# Leopard gecko eye problems..



## Kev132 (Aug 13, 2006)

Hey guys, 

i noticed one of my geckos had been keeping his eyes closed alot recently, 

so i cleaned him out as normal yesertday, sprayed him before putting him back into his viv and he opened his eyes, and they appear to be very cloudy so today i took him to the vet... 

the vet told me its lack of vitamins ? hes on the exact same diet as my other leo's one of which is a plump 72 grams 

so anyway, i figured he knew best but suggested he tested the feceas i took in for parasites, he told me theres a very slim chance he has parasites but could send it of to be tested (but it would cost £36)so i said no, i also asked about eye drops he said there was no need ? 

he sold me some bug foods, grub grub and bug grub, and assured me they would be different to the ones i was using already, but upon arriving home i find they have almost identical ingredients to tehe mealworm diet plus i was using, and one of the tubs he sold me was out of date, 

whats wrong with my geckos eyes ? i feel ive just been to the vets and wasted £42 

hes got a moist hide a warm hide and a cool hide, hot side is 90 degrees @ substrate and hes on paper towel, he gets crix/mealworms dusted with d3 multivit twice a week and normal calcium every day, theres a normal calcium dish always available in his viv...

Thanks

Kev


----------



## purejurrasic (Mar 18, 2006)

Sounds like maybe a slight infection

Leos are often poked in the eye by stray crix legs as they are eating. its not unfeasable that this has happened.

Another possibilty is a small bit of unshed skin causing iritation.

My tip is to boil up some water, let it cool right down and very gently swab the eye area. Dont touch the eye itself, they are pretty delicate, but if you can, drip some water over the eye, much like an eyewash. 

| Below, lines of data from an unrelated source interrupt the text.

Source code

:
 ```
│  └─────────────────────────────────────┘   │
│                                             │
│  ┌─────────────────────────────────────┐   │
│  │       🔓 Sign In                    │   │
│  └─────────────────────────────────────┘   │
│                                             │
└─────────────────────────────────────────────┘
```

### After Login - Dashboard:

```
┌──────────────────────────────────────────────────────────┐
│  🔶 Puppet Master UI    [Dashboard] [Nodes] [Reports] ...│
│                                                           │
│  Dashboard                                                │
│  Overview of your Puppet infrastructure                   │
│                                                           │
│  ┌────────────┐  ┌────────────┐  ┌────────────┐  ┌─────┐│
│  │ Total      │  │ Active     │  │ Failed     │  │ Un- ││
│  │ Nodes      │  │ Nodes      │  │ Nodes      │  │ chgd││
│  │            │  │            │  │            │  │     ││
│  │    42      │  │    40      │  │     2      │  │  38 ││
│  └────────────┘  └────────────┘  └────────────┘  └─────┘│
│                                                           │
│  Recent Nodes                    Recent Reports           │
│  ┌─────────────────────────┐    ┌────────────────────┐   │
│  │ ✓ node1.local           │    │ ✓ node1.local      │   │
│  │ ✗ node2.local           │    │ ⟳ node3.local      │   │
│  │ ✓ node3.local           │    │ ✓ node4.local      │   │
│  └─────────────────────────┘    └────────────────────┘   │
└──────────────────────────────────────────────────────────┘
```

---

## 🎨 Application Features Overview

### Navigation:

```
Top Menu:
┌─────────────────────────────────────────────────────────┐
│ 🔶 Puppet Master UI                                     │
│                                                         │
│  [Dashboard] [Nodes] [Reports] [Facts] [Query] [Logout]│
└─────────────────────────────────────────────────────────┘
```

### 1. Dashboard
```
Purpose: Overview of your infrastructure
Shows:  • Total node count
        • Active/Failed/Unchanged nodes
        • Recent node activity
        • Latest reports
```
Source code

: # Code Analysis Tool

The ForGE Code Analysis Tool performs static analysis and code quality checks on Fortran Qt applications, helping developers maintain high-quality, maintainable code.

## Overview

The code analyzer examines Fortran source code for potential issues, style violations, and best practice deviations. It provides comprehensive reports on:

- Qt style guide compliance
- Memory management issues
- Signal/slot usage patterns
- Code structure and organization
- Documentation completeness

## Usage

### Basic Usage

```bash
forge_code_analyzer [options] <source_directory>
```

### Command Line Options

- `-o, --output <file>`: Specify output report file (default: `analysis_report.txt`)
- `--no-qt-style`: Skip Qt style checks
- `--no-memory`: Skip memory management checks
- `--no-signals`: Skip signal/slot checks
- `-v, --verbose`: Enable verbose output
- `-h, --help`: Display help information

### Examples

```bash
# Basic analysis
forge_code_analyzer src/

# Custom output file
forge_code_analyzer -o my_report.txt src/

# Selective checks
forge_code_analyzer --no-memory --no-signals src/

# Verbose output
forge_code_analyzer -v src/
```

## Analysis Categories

This in its self often helps dislodge any remaining skin, and will wash the eye out. Keep a close watch for any change in the condition.

This irrigation may also lift any remaining eye caps that have failed to lift in a shedding.

The real key here is dont actullay touch the eye itself, just flush it with clean water.

I personally think your vet was barking up the wrong tree, and I would for sure take the out of date stuff back and cause a scene !

Good luck


----------



## nicky (Jul 13, 2005)

echoing purejurrasic completely...would also add no need to give calcium everyday couple times weekly, differant days to multivit just fine especially as it has dish in viv anyhow...  keep us updated on any progress..


----------



## dragonsdad&mum (Aug 18, 2006)

Was your vet a specialised repltile one? Or a general one that says he's an expert. You get a lot of those. A friend of mine took her Beardy to a vet that advertised 'reptile specialist' and then when they took him along, he had to look up everything in a book. Not good.

We have a FANTASTIC vet that was recommended to us by purejurrasic. Where abouts do you live?

Cand xx


----------



## Kev132 (Aug 13, 2006)

hey, 

thanks for the help guys, been more of a help than any other forum lol 

just tried the drippign water, and one eye is now completelly clear, the other has opened but still a little cloudy, how many times a day you think i should do it ? once twice ?

also, ive got alot of herps, so im thinking of getting my own microscope to do fecals with, but what sort of microscope would i be looking at ?

Thanks again

Kev


----------



## purejurrasic (Mar 18, 2006)

Hi, great news about the first eye

I would only do the irrigation once a day for now, as it could stress your gecko quite a bit.

Keep a close watch and if you think the eye is getting slightly worse in the one day, then try it twice a day. The idea is to gently wash out any problems, not go at it hell for leather.

Doing it gently helps the gecko build a natural resistance and allows you and your gecko to gain trust in each other.

I find those geckos that fall ill and recover with the help of love and care very often become extreamly tame and trusting of you.

So, yeah, try once a day for the next few days then take stock.

Good luck


----------



## purejurrasic (Mar 18, 2006)

opps, forgot the rest of the reply !!  

I have no idea about scopes, i guess you would need to do some research into parasite sizes then work out how much you need to zoom in to be able to ID something.

Sorry, I dont know, and to be honest, unless you practice a lot and really get the hang of it, it could cause probs. If you miss Id a parasite, you could miss treat the gecko. and some of the treatments are pretty strong and also only available from a vet.


----------



## raeraewi (Jul 11, 2013)

*Eye Problems*

I've been taking care of my brother's gecko because it had problem shedding the skin on head and has been that way I think through one additional shed...though I'm not sure. Anyways, I have been doing 10-15 minute warm baths each day for the last few day, and have used mineral oil as well and almost all of it is gone except for in his eyes....this part scares me because when I was trying to get that bit off one of the eyes earlier today, I felt as though it was his eye dried up and that I was pulling his eyeball out of his head...maybe that sounds silly, but is that possible? I saw other peoples pictures that were in the same situation and it looked like he got a lot of crap out of the lizard's eye, but I'm terrified I will be pulling his eyeball out What I was thinking I would do is keep up with the baths and change to saline solution, which I've also seen recommend everywhere and see what happens. He is eating fine and is full of energy, so other than his poor eyes, he's doing great! 

What advice do you all have for me?


----------



## littlefoot (Dec 6, 2007)

Hi Kev I hope your gecko gets better very soon.May I ask what suppliments you are using and do you gut load his food? Is the pure calcium that you supply without D3 ?

I would certainly take that out of date stuff back to the vet and also the other he gave you as it isn't necessary and waste of money.The vet doesn't sound very knowledgeable about reptiles so it may be best to find another.

Here is one that I havn't used personaly but they have been suggested in other threads.

Ashfield House Veterinary Hospital
142, Derby Road, Long Eaton, Nottingham, 
NG10 4ER.
0115 972 7050



.


----------